1:32 p.m. - 2004-11-05
Wow. I had no idea that yesterday's rambling would garner that kind of response. Thanks, ya'll. But of course now, my neurotic self is going to feel like I have to come up with some seriously wonderful and life-altering shit every time I post. Sorry, not happening today. The only thing I want to alter at the moment is the clock, so it will be five and I can leave.
On to today's news: the people at my office have way too much free time at home, too. Today, we are having some "craft fair." Can you say, more guilt-tripping of the employees so you buy stuff? Let's review. Loopy=poor. Loopy=doesn't need any more shit collecting dust. Loopy=thinks most crafty stuff is tacky. However, there were some free fudge samples, and browsing through all the tacky objets d'art, jewelry, and makeup did manage to squander 20 minutes, so it wasn't a total waste.
Speaking of free fudge. No, I didn't eat much. But I was reading this post by singlegirl earlier today. She has just started on the dieting/exercising journey. She's all into the gym and into the healthy eating and focusing on her new self. And I'm thinking, six or eight months ago, that was me. One comment in particular had to do with "the longer you do this, the easier it must get, because you won't want to ruin what you've done." Something like that. Her wording was more poetic, but I'm too lazy to look it up right this minute.
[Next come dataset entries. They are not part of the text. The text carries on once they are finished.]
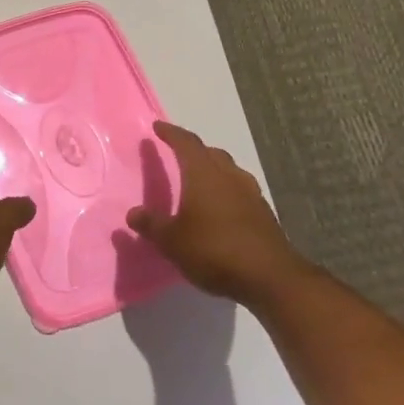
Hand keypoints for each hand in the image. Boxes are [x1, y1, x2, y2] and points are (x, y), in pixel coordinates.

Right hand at [128, 122, 298, 305]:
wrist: (270, 277)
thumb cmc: (214, 250)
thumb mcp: (172, 241)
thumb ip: (152, 225)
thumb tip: (133, 213)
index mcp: (203, 174)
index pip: (186, 143)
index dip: (171, 133)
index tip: (158, 127)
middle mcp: (229, 175)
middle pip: (211, 153)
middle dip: (194, 150)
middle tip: (178, 155)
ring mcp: (251, 193)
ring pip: (229, 170)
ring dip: (214, 170)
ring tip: (200, 182)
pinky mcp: (264, 213)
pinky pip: (241, 191)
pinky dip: (227, 191)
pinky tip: (222, 209)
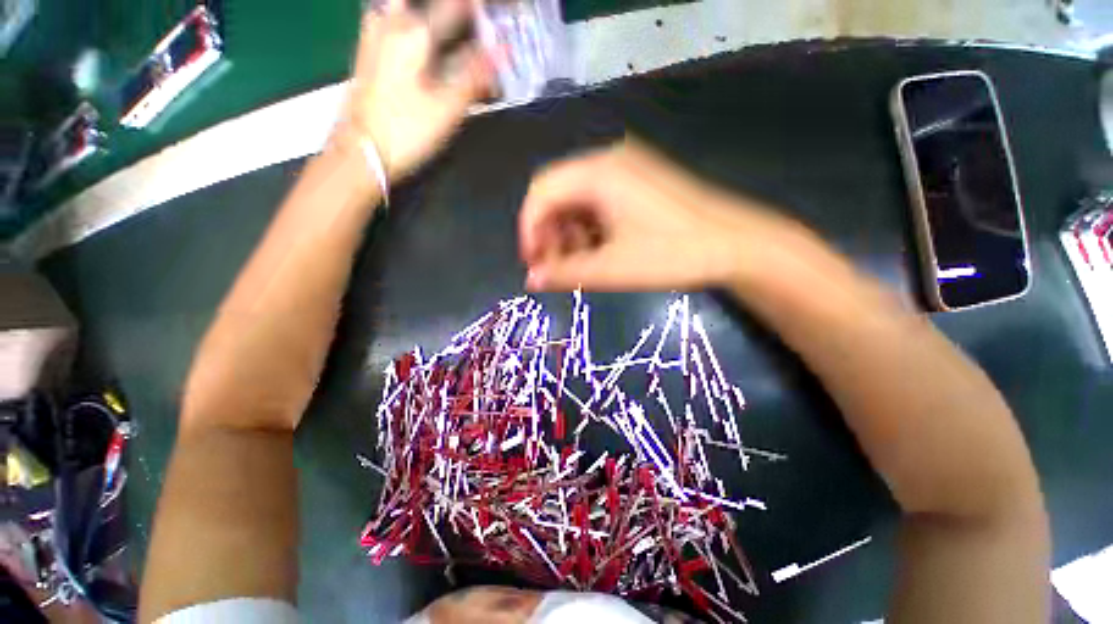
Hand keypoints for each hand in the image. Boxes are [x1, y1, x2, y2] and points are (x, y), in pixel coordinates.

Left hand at [340, 0, 493, 181]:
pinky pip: (394, 21)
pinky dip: (415, 26)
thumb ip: (474, 75)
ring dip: (434, 18)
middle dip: (454, 12)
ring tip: (451, 35)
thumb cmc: (407, 131)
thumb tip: (502, 52)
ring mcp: (376, 33)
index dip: (479, 11)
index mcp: (417, 33)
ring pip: (408, 10)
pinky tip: (423, 39)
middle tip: (472, 23)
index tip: (494, 17)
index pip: (457, 7)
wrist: (362, 150)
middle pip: (432, 6)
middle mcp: (393, 22)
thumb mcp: (448, 108)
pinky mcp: (368, 48)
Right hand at [519, 141, 801, 291]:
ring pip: (577, 200)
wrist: (737, 245)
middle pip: (557, 194)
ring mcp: (627, 170)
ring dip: (568, 234)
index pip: (541, 192)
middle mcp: (609, 162)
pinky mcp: (639, 183)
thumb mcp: (611, 269)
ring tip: (576, 265)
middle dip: (548, 233)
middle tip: (552, 268)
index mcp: (598, 173)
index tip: (532, 264)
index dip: (528, 229)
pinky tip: (597, 251)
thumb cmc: (672, 254)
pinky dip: (588, 229)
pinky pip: (598, 203)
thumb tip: (530, 281)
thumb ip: (564, 273)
I thought that too, back in May. But now it's November. Yeah, I'm still slowly losing, but I sort of rediscovered food. I AM sticking with the workouts, but healthy eating has been elusive lately. I think it's just that whole "the universe should just reward me for my persistence, dammit" thing. I really hoped the Total Body Challenge would help, and it sort of is, but not really. Not enough.
Guess we're right back to the whole change being difficult thing. I know this has to be slow, or otherwise I will be doing this bullshit again 5 years from now. I know that I can't dislodge all of the demons in my head at once. I know that feeling confident and healthy is more important than the sweet, tasty goodness of homemade chocolate fudge. I just wish my body would quit fighting me….it keeps telling me that, even though it's starting to be okay with FuckStick's training regimen, and even though it likes exercising a little bit, it also still prefers chocolate, fried shit, and cheese to salads, broiled food, and fat free dressing.
So I just got back from having lunch with my friend CL, a fellow mourner (over the election). We had salads. And we didn't eat the breadsticks. We were discussing the whole "underachiever" thing. (She's an attorney, and clerks for a federal judge. She's another refugee from FHH.) We decided that, while sometimes we have this urge for notice and recognition, we currently would much rather collect a mostly-adequate paycheck for mostly-boring jobs than kill ourselves trying to be attention hounds. I am not necessarily perfectly happy, but I am certainly happier now than I was working at the Stress Factory. CL and I had a good giggle about the fact that yet ANOTHER paralegal from FHH is now working here….and she's the one who replaced my current office mate less than 7 months ago. Those fools will never learn.
Shit. It's not five yet. But at least it's closer than it was when I started this entry….so I believe that's my cue to quit typing.